Dictionary of Untranslatables: A Philosophical Lexicon (Translation/Transnation)
Author:Unknown
Language: eng
Format: mobi
Publisher: Princeton University Press
Published: 2014-02-08T16:00:00+00:00
1
French, between thought and dream
While other languages, such as English, German, Spanish, or Italian, only have one word for dream ( Ger. Traum, Sp. sueño, Ital. sogno ), French has two: on the one hand, songe ( from the Lat. somnium ), and on the other rêve, derived either from a form of the Latin rabies ( rabies ) or from the popular Latin for “vagabond,” exvagus, or according to others from a form of Gallo-Roman, exvagares, from exvadere, “to go out.” “Delirium” overlaps with “escape” in our imagination, unless one is in fact superimposed on the other. As well as the “interpretation of dreams ( rêves ),” French also has the expression “key to our dreams ( songes ),” and this singular duality has its own history. Songer, the verbal form, has a noble lineage. Its values can be situated in a context of quite wide semantic freedom. The word oscillates between the rigor of focused thought ( songez-y bien, “pay close attention to this, think it over carefully” ), and the vagueness of the imagination ( à quoi songes-tu donc? “what are you dreaming about?” ).
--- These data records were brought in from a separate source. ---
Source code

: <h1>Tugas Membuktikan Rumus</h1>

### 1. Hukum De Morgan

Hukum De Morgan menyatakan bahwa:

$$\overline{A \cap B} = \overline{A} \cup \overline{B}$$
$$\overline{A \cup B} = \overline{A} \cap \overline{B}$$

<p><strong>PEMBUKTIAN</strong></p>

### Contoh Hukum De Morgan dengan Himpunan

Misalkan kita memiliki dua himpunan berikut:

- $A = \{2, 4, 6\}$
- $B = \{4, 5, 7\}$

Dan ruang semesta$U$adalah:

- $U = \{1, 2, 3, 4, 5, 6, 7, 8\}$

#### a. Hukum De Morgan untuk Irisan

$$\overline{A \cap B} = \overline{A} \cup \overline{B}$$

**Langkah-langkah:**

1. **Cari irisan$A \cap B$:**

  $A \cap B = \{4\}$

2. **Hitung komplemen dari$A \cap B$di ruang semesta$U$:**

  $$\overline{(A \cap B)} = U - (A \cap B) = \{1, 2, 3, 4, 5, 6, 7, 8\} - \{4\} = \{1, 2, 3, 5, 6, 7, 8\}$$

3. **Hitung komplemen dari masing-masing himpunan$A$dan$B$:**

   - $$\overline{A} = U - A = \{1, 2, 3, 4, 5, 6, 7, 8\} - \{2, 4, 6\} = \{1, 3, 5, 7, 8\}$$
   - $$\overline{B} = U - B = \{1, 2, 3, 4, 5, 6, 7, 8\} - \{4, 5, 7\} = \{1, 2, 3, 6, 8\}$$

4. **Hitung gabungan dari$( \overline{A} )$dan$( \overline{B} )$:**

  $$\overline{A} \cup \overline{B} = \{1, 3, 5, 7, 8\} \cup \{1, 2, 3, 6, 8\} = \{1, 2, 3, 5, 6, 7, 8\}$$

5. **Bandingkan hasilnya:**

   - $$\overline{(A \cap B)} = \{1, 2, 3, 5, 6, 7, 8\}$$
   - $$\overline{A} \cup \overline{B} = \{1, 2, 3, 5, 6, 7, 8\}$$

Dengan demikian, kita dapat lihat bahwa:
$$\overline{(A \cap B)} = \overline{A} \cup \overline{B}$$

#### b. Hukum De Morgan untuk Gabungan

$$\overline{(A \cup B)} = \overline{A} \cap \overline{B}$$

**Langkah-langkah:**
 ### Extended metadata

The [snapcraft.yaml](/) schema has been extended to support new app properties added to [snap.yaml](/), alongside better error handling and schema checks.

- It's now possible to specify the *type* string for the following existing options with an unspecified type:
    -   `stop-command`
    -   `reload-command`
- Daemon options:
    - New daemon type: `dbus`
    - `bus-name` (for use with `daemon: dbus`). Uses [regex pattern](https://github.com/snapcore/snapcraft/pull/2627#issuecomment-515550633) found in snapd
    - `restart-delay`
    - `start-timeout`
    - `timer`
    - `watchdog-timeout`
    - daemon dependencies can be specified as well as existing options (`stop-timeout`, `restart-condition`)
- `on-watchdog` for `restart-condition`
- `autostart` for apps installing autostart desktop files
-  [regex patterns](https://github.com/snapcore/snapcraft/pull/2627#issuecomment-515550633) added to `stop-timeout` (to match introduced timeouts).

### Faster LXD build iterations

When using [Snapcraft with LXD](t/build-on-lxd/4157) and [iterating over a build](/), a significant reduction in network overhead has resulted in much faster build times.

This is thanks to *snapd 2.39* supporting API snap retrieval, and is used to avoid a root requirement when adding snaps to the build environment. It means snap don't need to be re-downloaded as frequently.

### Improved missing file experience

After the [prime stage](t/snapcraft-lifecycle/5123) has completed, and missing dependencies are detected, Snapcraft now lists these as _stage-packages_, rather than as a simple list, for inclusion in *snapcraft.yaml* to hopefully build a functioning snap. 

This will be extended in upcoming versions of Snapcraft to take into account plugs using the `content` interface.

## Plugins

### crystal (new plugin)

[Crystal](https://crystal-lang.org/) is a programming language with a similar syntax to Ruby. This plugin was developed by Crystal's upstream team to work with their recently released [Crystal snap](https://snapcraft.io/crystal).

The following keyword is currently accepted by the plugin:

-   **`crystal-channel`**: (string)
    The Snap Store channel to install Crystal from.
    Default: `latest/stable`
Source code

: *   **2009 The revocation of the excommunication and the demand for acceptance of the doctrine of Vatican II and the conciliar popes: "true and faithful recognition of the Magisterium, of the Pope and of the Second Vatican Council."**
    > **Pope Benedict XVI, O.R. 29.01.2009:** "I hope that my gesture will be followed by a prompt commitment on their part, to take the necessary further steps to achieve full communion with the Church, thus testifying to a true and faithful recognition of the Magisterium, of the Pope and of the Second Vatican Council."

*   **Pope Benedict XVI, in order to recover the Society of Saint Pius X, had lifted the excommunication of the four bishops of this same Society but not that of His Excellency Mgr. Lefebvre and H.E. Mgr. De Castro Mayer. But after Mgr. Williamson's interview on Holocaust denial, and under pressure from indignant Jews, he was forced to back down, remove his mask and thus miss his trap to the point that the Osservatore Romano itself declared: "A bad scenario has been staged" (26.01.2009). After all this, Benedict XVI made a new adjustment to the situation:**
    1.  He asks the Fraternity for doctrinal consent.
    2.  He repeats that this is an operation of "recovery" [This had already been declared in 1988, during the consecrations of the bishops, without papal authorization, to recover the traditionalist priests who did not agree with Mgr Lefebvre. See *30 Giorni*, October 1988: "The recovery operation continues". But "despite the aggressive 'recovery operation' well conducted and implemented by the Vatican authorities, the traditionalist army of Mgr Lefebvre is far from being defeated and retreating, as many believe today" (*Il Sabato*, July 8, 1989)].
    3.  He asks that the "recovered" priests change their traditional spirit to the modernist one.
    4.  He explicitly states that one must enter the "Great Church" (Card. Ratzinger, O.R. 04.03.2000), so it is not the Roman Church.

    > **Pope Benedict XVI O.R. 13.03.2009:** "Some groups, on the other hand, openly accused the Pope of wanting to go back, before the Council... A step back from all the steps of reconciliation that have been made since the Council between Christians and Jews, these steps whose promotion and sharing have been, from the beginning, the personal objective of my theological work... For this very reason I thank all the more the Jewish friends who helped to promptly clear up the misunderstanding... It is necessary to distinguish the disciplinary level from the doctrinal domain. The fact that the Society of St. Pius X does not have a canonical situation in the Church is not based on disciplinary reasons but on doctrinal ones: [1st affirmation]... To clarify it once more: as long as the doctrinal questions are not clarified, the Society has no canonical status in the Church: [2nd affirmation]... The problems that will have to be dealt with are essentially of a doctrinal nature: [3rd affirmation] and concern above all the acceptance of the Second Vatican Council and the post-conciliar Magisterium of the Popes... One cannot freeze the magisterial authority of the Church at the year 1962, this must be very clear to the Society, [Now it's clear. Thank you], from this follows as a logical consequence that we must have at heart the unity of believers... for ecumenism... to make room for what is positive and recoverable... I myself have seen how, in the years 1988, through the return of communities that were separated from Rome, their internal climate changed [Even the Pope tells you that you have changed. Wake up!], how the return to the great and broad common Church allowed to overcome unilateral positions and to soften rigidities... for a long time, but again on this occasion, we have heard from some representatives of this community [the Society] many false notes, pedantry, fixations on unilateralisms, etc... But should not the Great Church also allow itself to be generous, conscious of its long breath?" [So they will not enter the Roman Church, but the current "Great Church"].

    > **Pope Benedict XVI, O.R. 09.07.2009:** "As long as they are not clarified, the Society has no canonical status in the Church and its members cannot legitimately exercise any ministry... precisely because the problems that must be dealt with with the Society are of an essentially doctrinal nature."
The evolution of the language meant that it rather dominated the field, referring on the one hand to the rational operation of “thinking,” derived in Romance languages from the Latin intensive pensare, “to weigh,” which connects reflexive activity to evaluation and appreciation, not present in songer, and on the other hand, suggests the opposite world of dream experiences. The lexical unity became fractured and split off in two different directions. Penser gained the upper hand over songer, pushing songe into the realm of illusory appearance. Rêve, which was used to mean delirium or ecstatic extravagance, has only recently supplanted songe, without eliminating it entirely, however, such that when one is songeant, one is sometimes thinking, concentrating, or recalling, and sometimes one is dreaming, or letting oneself be carried away.